Other than Medimmune, the other parties involved in this partnership are Amgen, Genentech, Pfizer, Foundation Medicine, National Cancer Institute and Cancer Research.
The study has also been named the Lung Cancer Master Protocol, the study will use genomic profiling to match patients with advanced squamous cell lung cancer to one of several different drugs which are intended to target the genomic alterations that promote the growth of their cancer. This new approach to clinical testing is expected to enhance access to promising therapies for patients and also help tackle the enrolment and infrastructure challenges that researchers have when dealing with traditional clinical studies.
In the early stages of the study, they will investigate five experimental therapies, including four targeted drugs and an anti-PD-L1 immunotherapy. It has been expected that between 500 and 1000 patients will be screened annually for more than 200 cancer related genes for genomic alterations. The finding of the test will be used to help assign each participant to one of the five experimental therapies depending on what matches the genomic profile of their tumour.

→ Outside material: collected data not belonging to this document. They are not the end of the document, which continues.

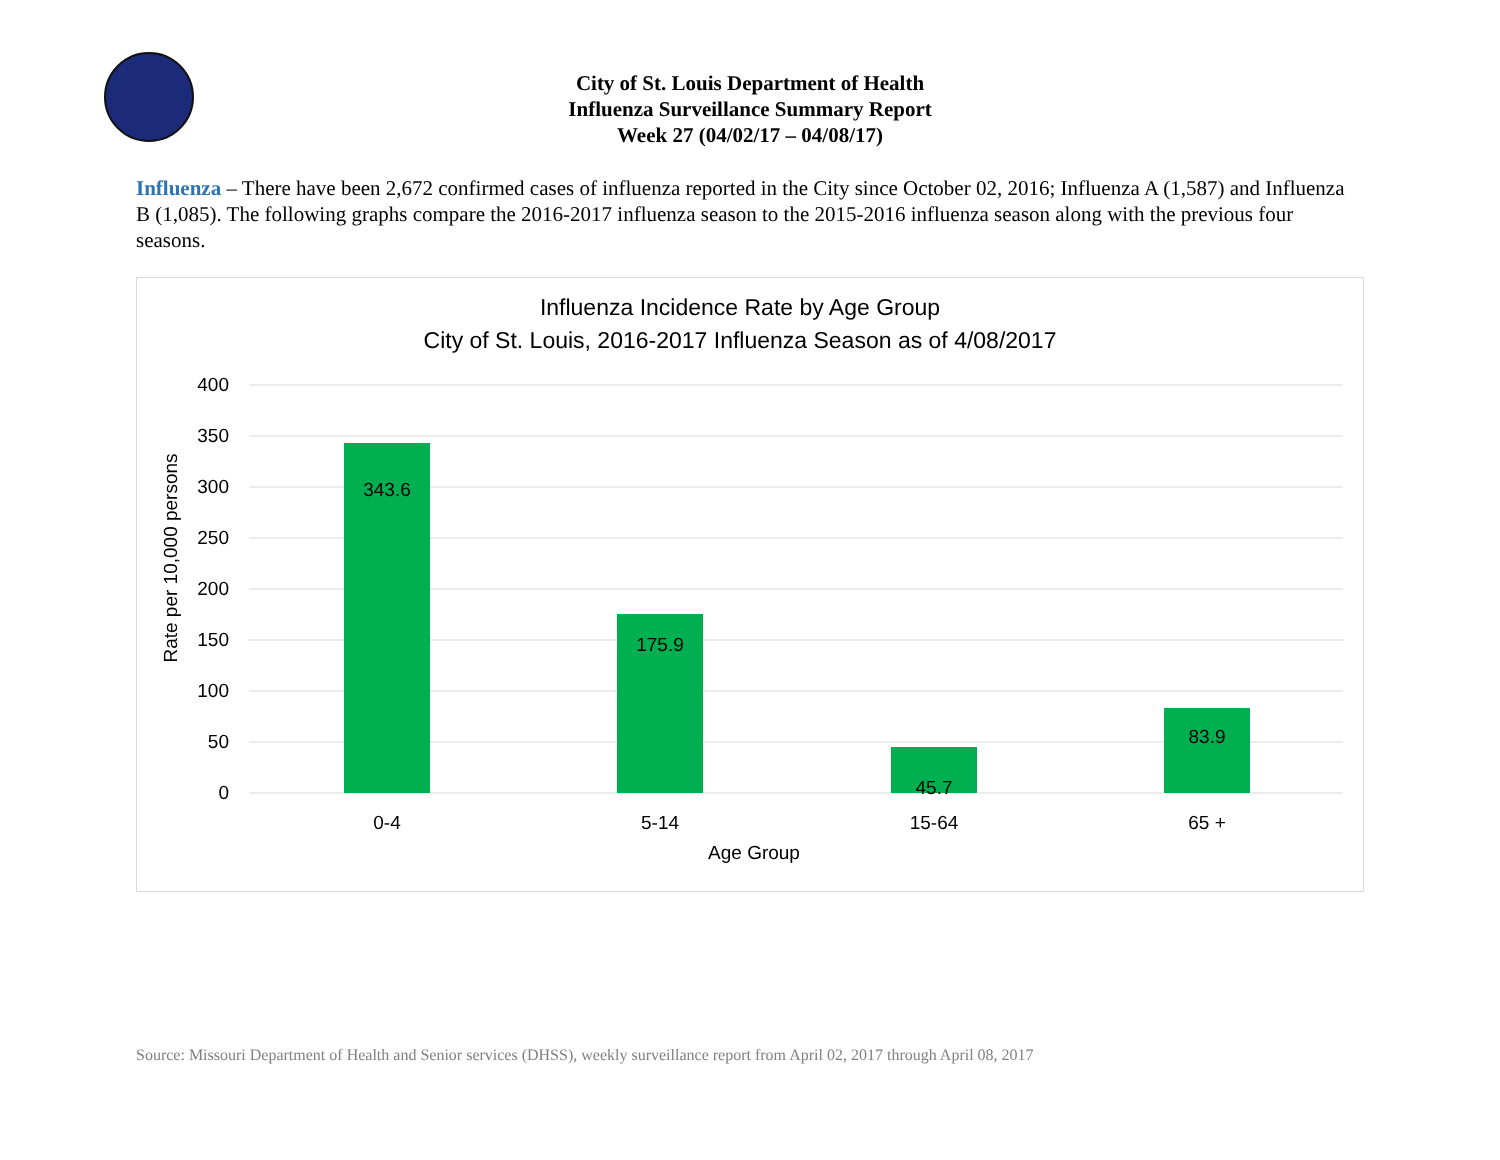City of St. Louis Department of Health
Influenza Surveillance Summary Report
Week 27 (04/02/17 – 04/08/17)
Influenza – There have been 2,672 confirmed cases of influenza reported in the City since October 02, 2016; Influenza A (1,587) and Influenza B (1,085). The following graphs compare the 2016-2017 influenza season to the 2015-2016 influenza season along with the previous four seasons.
Influenza Incidence Rate by Age Group
City of St. Louis, 2016-2017 Influenza Season as of 4/08/2017
400
350
300
250
200
150
100
50
0
Rate per 10,000 persons
343.6
175.9
45.7
83.9
0-4
5-14
15-64
65 +
Age Group
Source: Missouri Department of Health and Senior services (DHSS), weekly surveillance report from April 02, 2017 through April 08, 2017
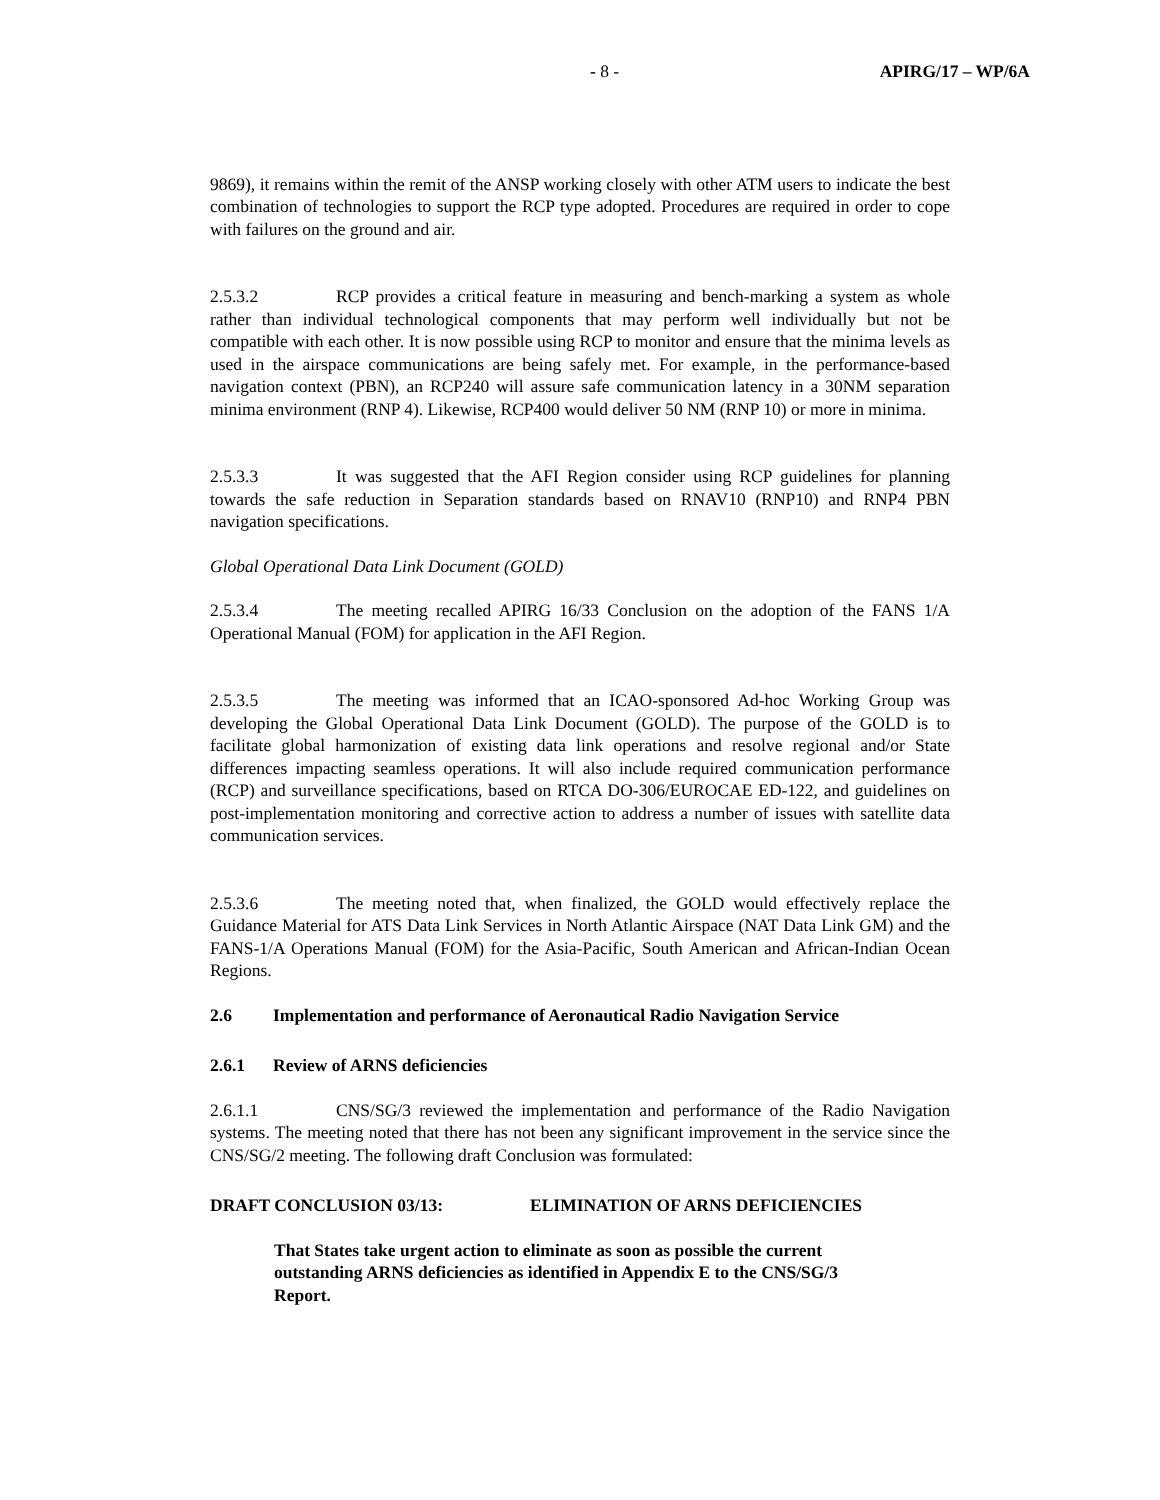- 8 - APIRG/17 – WP/6A
9869), it remains within the remit of the ANSP working closely with other ATM users to indicate the best combination of technologies to support the RCP type adopted. Procedures are required in order to cope with failures on the ground and air.
2.5.3.2 RCP provides a critical feature in measuring and bench-marking a system as whole rather than individual technological components that may perform well individually but not be compatible with each other. It is now possible using RCP to monitor and ensure that the minima levels as used in the airspace communications are being safely met. For example, in the performance-based navigation context (PBN), an RCP240 will assure safe communication latency in a 30NM separation minima environment (RNP 4). Likewise, RCP400 would deliver 50 NM (RNP 10) or more in minima.
2.5.3.3 It was suggested that the AFI Region consider using RCP guidelines for planning towards the safe reduction in Separation standards based on RNAV10 (RNP10) and RNP4 PBN navigation specifications.
Global Operational Data Link Document (GOLD)
2.5.3.4 The meeting recalled APIRG 16/33 Conclusion on the adoption of the FANS 1/A Operational Manual (FOM) for application in the AFI Region.
2.5.3.5 The meeting was informed that an ICAO-sponsored Ad-hoc Working Group was developing the Global Operational Data Link Document (GOLD). The purpose of the GOLD is to facilitate global harmonization of existing data link operations and resolve regional and/or State differences impacting seamless operations. It will also include required communication performance (RCP) and surveillance specifications, based on RTCA DO-306/EUROCAE ED-122, and guidelines on post-implementation monitoring and corrective action to address a number of issues with satellite data communication services.
2.5.3.6 The meeting noted that, when finalized, the GOLD would effectively replace the Guidance Material for ATS Data Link Services in North Atlantic Airspace (NAT Data Link GM) and the FANS-1/A Operations Manual (FOM) for the Asia-Pacific, South American and African-Indian Ocean Regions.
2.6 Implementation and performance of Aeronautical Radio Navigation Service
2.6.1 Review of ARNS deficiencies
2.6.1.1 CNS/SG/3 reviewed the implementation and performance of the Radio Navigation systems. The meeting noted that there has not been any significant improvement in the service since the CNS/SG/2 meeting. The following draft Conclusion was formulated:
DRAFT CONCLUSION 03/13: ELIMINATION OF ARNS DEFICIENCIES
That States take urgent action to eliminate as soon as possible the current outstanding ARNS deficiencies as identified in Appendix E to the CNS/SG/3 Report.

The end goal of this trial is to eventually create a model of clinical testing that is more effective in meeting the needs of patients as well as drug makers. While a standard clinical study for a targeted treatment tests each potential patient for a single bio marker, and also recruits only for a fraction of patients tested. Lung-MAP will however test at the same time patients for a number of bio markers, including selected base substitutions and small gene infusions and amplifications to evaluate compatibility with several different experimental drugs.
This trial is the first part of several large planned geonomically driven treatment studies that will be carried out by the National Clinical Trials Network. Lung-MAP will be done at more the 200 medical centres, with the study capable of testing up to 5-7 additional; therapies over the next five years, which will eventually cost $160 million.